By Heart is a series in which authors share and discuss their all-time favorite passages in literature. See entries from Karl Ove Knausgaard, Jonathan Franzen, Amy Tan, Khaled Hosseini, and more
Kathryn Harrison, author of True Crimes: A Family Album, has some simple advice for her writing students: Please stop thinking. In our conversation for this series, she discussed a favorite Joseph Brodsky poem in which a man has a beautiful, restorative fantasy about a person he once loved—a dream that’s possible only with the lights turned off. For Harrison, the poem is a metaphor for the way writing works; good things, she says, happen in the darkness.
True Crimes is an essay collection, and the subtitle is apt: The book portrays a series of blood ties—examinations of the people to whom Harrison has been daughter, mother, wife, protector, victim. But it’s a work of self-portraiture, too. The short works are consumed with questions about how identity changes over time, how selves die and are replaced, and how the mask we confront in the mirror appears to ourself, and to others.

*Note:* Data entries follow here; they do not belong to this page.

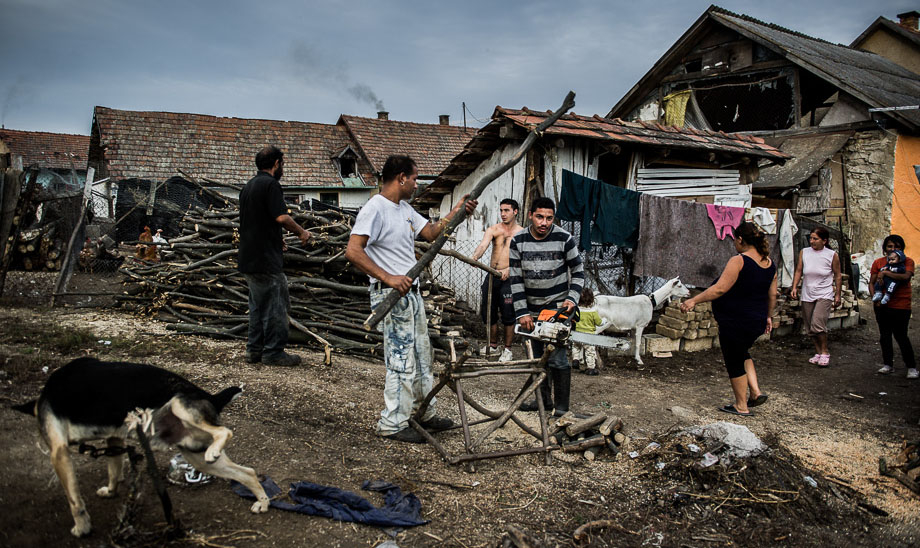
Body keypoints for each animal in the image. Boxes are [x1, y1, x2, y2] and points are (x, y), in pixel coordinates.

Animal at [13, 358, 270, 536]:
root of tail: (211, 396)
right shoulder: (114, 440)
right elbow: (114, 470)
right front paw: (110, 491)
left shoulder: (58, 452)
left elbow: (74, 501)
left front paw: (82, 528)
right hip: (195, 455)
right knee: (247, 472)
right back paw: (262, 503)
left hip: (180, 406)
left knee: (226, 432)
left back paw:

Harrison is the best-selling author of novels including Envy, Enchantments, The Seal Wife, and Thicker Than Water, as well as the memoirs The Mother Knot and The Road to Santiago. Perhaps her best-known book, 1997’s The Kiss, was a harrowing, courageous, and artful memoir about being coerced by her father into an incestuous affair. At the time, several prominent male critics questioned the book’s candor; in The New Republic, James Wolcott wondered out loud whether some secrets are too unseemly to be told. One hopes it has become more acceptable, if not easier, for victims of sexual abuse to publicly share their stories. If so, it’s in part because of the efforts of writers like Harrison.